When do I as a man stand to account for my actions
Me alone?
When were my racist thoughts and actions mine to own and not that of my upbringing?
My father’s? My uncle’s?
For it was me, too, that laughed at Kevin Bloody Wilson when I was a teen
With his vile words that now make me want to cry
Especially when I play the video on YouTube for my sons in shock that such hurtful, racist lyrics
Were openly performed in our nation to the enjoyment of the privileged.
How must it have been to belong to the culture that existed on these lands for 60,000 years,
Belonged to this land!
To country
While the privileged gathered to listen to words that put them in their place?
Displaced
“At least we aint got F’n [them] liv’n next door to us!”
It was not so very long ago.
It was, however, my male mentors that teased me when I was 6 years of age
For sitting next to an Aboriginal girl in my year 2 class photo.
The hurt from those very early lessons cut deep.
What is it in those men who I looked up to so much that so irked them
How much hate must they have had in their hearts and from where does it come?
From repressed guilt?
Or somewhere even darker?
Yet, when we needed numbers for our sporting teams
When we wanted to benefit from their natural talents to aid us towards victory
We we were so gutless to act like they were our mates
All the while knowing that when we left the dressing sheds
We would be aloof and embarrassed to openly express our bond.
Just as I saw my Dad become whenever Arthur ‘claimed him’
When Arthur had the ‘audacity’ to talk to him in public like at the football on Sunday.
OK, perhaps he was loud, sometimes
But who was it that put the grog in his hands?
Was alcohol not one of the most powerful tools of dispossession wielded by the colonialist?
And how many colonialists are guilty of over indulging, themselves?
When many turn their thoughts at Christmas to their favourite carols and movies
Mine kept wandering back to listening with family and friends
To that shit sung by Kevin Racist Wilson
I don’t feel nostalgic for the Christmases of my youth.
I don’t feel happiness.
I feel ashamed.
And I feel determined to atone for my wrongs.

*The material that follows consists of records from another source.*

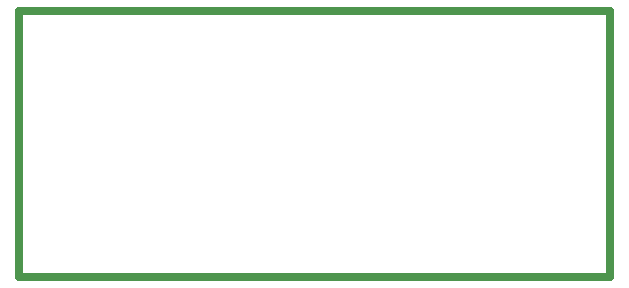
<source format=gko>
G04*
G04 #@! TF.GenerationSoftware,Altium Limited,Altium Designer,19.1.5 (86)*
G04*
G04 Layer_Color=16711935*
%FSLAX25Y25*%
%MOIN*%
G70*
G01*
G75*
%ADD55C,0.02756*%
D55*
X0Y0D02*
X196850D01*
Y88583D01*
X0D02*
X196850D01*
X0Y0D02*
Y88583D01*
M02*

</source>
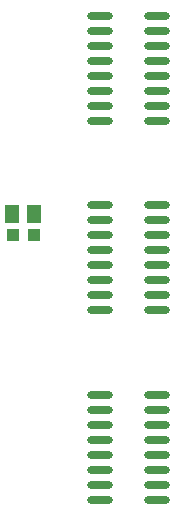
<source format=gtp>
%FSDAX24Y24*%
%MOIN*%
%SFA1B1*%

%IPPOS*%
%ADD11O,0.086600X0.023600*%
%ADD12R,0.043300X0.039400*%
%ADD13R,0.051200X0.059100*%
%LNde-270124-1*%
%LPD*%
G54D11*
X061510Y029550D03*
Y029050D03*
Y028550D03*
Y028050D03*
Y027550D03*
Y027050D03*
Y026550D03*
Y026050D03*
X063400Y029550D03*
Y029050D03*
Y028550D03*
Y028050D03*
Y027550D03*
Y027050D03*
Y026550D03*
Y026050D03*
X061510Y023225D03*
Y022725D03*
Y022225D03*
Y021725D03*
Y021225D03*
Y020725D03*
Y020225D03*
Y019725D03*
X063400Y023225D03*
Y022725D03*
Y022225D03*
Y021725D03*
Y021225D03*
Y020725D03*
Y020225D03*
Y019725D03*
X061510Y016900D03*
Y016400D03*
Y015900D03*
Y015400D03*
Y014900D03*
Y014400D03*
Y013900D03*
Y013400D03*
X063400Y016900D03*
Y016400D03*
Y015900D03*
Y015400D03*
Y014900D03*
Y014400D03*
Y013900D03*
Y013400D03*
G54D12*
X059300Y022250D03*
X058631D03*
G54D13*
X058576Y022950D03*
X059324D03*
M02*
</source>
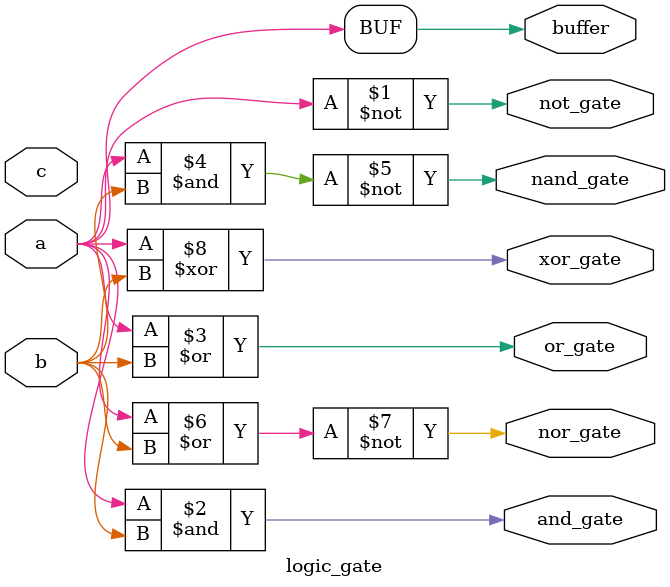
<source format=v>
module logic_gate(
  input a,
  input b,
  input c,
  output buffer,
  output not_gate,
  output and_gate,
  output or_gate,
  output xor_gate,
  output nand_gate,
  output nor_gate
);
  assign buffer = a;
  assign not_gate = ~a;
  assign and_gate = a & b;
  assign or_gate = a | b;
  assign nand_gate = ~(a & b);
  assign nor_gate = ~(a | b);
  assign xor_gate = a ^ b;

endmodule

</source>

I can not stand by and allow people who say that society is now consumed with political correctness
Or wokeness
To go unchallenged
Because they can’t openly make racist jokes and laugh.
Because it is made clear that people are hurt and offended by their callous heartlessness.
Their arrogance and inhumanity.
Racism always was unacceptable. It always will be.
Let’s not be politically correct about that!